Starting at "# called as: GET" and stopping after "return WidgetService(client)", write out that part of the jero text again with "read_one" switched to "get_one".

## Excerpt
○ ○ ○ ○ ○ ○ ○

Start with **[Getting Started](https://RogerThomas.github.io/jero/getting-started/)**, or
browse the full [Guide](https://RogerThomas.github.io/jero/).

## A real app

For anything real, a resource delegates to a service, and a `Factory` builds that
service — opening any resources it needs (HTTP clients, DB pools, …) on the app's
exit stacks, which jero closes in reverse at shutdown. The app is parameterised with
the factory type (`BaseApp[Factory]`), exposing it as `self._factory` in `_wire`.

```python
from dataclasses import dataclass

import niquests
from msgspec import Struct
from msgspec.json import decode as json_decode
from msgspec.json import encode as json_encode

from jero import BaseApp, BaseFactory, HTTPError, Resource


class WidgetPath(Struct):
    widget_id: str


class WidgetIn(Struct):
    name: str


class Widget(WidgetIn):
    id: str


@dataclass
class WidgetService:
    """Owns the upstream HTTP client; built once by the factory."""

    _client: niquests.AsyncSession

    async def fetch(self, widget_id: str) -> Widget:
        resp = await self._client.get(f"/widgets/{widget_id}")
        if resp.status_code == 404:
            raise HTTPError(404, "widget not found")
        return json_decode(resp.content, type=Widget)

    async def create(self, data: WidgetIn) -> Widget:
        resp = await self._client.post("/widgets", data=json_encode(data))
        return json_decode(resp.content, type=Widget)


@dataclass
class WidgetResource(Resource, path="/widgets"):
    _service: WidgetService

    # called as: POST /widgets
    async def create(self, json: WidgetIn) -> Widget:
        return await self._service.create(json)

    # called as: GET /widgets/{widget_id}
    async def read_one(self, path: WidgetPath) -> Widget:
        return await self._service.fetch(path.widget_id)


class Factory(BaseFactory):
    async def create_widget_service(self) -> WidgetService:
        client = await self._aenter(niquests.AsyncSession(base_url="https://api.example.com"))
        return WidgetService(client)


class App(BaseApp[Factory]):
    async def _wire(self) -> None:
        widget_service = await self._factory.create_widget_service()
        self._include_resource(WidgetResource(widget_service))


app = App()
```

## Performance

In a side-by-side benchmark against seven other frameworks — Python (Litestar, FastAPI,
Blacksheep, Robyn, Flask), Go (Gin), and Bun (Elysia) — **jero is the fastest Python
framework in every scenario tested.** On the pure framework hot path (a typed JSON
`GET`) it tops the table outright, ahead of both the Go and the Bun service:

| Framework      | `GET /info` req/s | Relative to jero |
| :------------- | :---------------- | :--------------- |
| **jero**       | **43.4k**         | **1.00×**        |
| blacksheep     | 39.7k             | 0.91×            |
| gin *(Go)*     | 39.2k             | 0.90×            |
| elysia *(Bun)* | 38.6k             | 0.89×            |
| litestar       | 33.8k             | 0.78×            |
| fastapi        | 25.7k             | 0.59×            |

On I/O-bound paths — proxying an upstream, reading from a database — Go pulls well clear,
because there the bottleneck is the HTTP-client and database-driver ecosystem, not the
framework. jero stays the fastest Python option, but it isn't as fast as Go in general,
and we're not claiming it is.

These are favourable, constrained conditions — single worker, single core, localhost,
best-of-N — and a microbenchmark is not your application. See the full methodology and
all four scenarios in the **[Performance docs](https://RogerThomas.github.io/jero/performance/)**.

## Development

```bash
task install   # create the venv and install pre-commit hooks
task check     # lock check + ruff, pyright, deptry, pylint (via prek)
task test      # run the test suite with coverage
```

See [`AGENTS.md`](AGENTS.md) for the design philosophy and the contract, and
[`style-guide.md`](style-guide.md) for project conventions.

○ ○ ○ ○ ○ ○ ○

## Data
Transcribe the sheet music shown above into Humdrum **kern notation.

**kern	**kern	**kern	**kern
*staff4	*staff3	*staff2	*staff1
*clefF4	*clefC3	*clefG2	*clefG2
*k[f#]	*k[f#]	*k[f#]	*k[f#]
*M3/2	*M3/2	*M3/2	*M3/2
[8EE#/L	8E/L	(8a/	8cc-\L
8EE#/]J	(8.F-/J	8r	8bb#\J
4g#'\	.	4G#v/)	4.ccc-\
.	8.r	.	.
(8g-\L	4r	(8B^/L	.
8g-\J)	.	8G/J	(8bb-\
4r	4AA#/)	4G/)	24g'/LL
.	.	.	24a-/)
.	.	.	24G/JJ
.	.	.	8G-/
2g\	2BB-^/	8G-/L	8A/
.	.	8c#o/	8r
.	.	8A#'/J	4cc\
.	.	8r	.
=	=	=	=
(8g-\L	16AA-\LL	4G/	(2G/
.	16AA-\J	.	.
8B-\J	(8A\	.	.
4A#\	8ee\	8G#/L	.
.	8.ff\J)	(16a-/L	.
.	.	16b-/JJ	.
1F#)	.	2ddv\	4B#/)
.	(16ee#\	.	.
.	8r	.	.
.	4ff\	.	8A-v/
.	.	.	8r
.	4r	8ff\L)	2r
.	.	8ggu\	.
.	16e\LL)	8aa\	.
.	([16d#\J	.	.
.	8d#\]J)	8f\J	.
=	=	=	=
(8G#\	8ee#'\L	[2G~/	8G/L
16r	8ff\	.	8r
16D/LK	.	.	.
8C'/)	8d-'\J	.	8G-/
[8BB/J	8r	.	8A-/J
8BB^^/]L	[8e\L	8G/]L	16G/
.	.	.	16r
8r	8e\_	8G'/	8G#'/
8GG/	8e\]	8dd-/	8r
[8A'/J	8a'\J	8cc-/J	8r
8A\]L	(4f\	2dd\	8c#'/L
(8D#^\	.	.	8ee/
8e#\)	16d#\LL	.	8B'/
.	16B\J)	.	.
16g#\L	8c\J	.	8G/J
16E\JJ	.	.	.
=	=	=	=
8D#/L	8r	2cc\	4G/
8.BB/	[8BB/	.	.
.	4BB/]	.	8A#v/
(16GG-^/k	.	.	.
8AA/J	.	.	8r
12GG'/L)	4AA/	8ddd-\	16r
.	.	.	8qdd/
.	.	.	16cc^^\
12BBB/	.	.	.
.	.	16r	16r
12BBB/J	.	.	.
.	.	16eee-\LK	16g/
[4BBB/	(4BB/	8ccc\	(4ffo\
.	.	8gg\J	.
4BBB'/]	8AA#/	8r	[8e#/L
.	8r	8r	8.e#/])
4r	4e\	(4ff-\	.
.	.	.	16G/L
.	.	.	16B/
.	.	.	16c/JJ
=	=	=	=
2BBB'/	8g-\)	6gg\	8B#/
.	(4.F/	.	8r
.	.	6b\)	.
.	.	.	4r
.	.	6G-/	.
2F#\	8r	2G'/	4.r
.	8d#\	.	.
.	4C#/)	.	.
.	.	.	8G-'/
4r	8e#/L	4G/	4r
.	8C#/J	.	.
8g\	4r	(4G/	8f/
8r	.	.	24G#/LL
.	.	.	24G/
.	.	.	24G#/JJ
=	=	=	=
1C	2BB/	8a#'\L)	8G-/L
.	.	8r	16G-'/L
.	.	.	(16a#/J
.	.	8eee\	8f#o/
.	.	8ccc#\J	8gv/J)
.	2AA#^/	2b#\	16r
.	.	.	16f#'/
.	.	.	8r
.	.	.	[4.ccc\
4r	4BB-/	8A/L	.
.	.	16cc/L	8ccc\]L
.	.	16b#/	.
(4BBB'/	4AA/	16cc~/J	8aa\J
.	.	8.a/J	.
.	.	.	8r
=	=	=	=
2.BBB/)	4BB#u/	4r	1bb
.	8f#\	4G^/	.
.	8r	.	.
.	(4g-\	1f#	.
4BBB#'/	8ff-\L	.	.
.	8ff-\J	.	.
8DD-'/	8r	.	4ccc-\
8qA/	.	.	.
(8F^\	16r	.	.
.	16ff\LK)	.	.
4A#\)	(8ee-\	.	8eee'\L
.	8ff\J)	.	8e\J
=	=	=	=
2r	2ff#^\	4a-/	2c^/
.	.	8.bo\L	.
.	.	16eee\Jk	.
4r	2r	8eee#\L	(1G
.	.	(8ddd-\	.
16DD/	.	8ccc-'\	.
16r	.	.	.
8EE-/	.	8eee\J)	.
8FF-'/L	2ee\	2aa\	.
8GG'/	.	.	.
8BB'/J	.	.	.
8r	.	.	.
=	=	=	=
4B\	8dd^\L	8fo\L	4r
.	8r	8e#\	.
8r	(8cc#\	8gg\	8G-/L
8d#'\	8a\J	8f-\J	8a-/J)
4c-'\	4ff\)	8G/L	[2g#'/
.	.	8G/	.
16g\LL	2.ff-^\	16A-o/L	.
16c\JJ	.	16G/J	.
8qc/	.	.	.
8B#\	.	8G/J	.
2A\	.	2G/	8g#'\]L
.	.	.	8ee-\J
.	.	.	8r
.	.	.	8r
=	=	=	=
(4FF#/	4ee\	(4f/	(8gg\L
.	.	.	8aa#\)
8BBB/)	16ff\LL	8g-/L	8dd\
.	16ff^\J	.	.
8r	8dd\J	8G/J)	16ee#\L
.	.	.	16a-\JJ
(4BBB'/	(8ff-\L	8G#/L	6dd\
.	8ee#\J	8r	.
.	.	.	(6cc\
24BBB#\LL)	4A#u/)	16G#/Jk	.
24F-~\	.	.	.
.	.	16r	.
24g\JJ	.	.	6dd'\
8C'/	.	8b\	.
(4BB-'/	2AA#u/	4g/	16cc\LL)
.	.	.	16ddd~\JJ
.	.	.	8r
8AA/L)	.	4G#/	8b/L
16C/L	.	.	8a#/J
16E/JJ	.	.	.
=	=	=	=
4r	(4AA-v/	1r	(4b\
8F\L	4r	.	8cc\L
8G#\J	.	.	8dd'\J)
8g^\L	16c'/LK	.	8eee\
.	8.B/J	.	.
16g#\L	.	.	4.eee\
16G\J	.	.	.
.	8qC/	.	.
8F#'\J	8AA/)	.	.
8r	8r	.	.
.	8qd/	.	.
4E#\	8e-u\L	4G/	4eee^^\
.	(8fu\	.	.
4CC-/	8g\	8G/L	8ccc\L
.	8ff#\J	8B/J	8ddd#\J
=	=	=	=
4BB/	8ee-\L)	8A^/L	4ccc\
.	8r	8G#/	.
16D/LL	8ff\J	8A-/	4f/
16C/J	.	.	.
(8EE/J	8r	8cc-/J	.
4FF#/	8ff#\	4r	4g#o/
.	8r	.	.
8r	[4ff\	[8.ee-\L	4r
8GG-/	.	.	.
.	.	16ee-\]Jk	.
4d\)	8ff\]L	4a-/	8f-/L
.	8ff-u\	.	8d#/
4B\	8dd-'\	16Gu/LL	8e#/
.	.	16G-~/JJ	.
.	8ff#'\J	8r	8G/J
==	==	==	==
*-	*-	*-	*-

○ ○ ○ ○ ○ ○ ○

## Task solution
# called as: GET /widgets/{widget_id}
    async def get_one(self, path: WidgetPath) -> Widget:
        return await self._service.fetch(path.widget_id)


class Factory(BaseFactory):
    async def create_widget_service(self) -> WidgetService:
        client = await self._aenter(niquests.AsyncSession(base_url="https://api.example.com"))
        return WidgetService(client)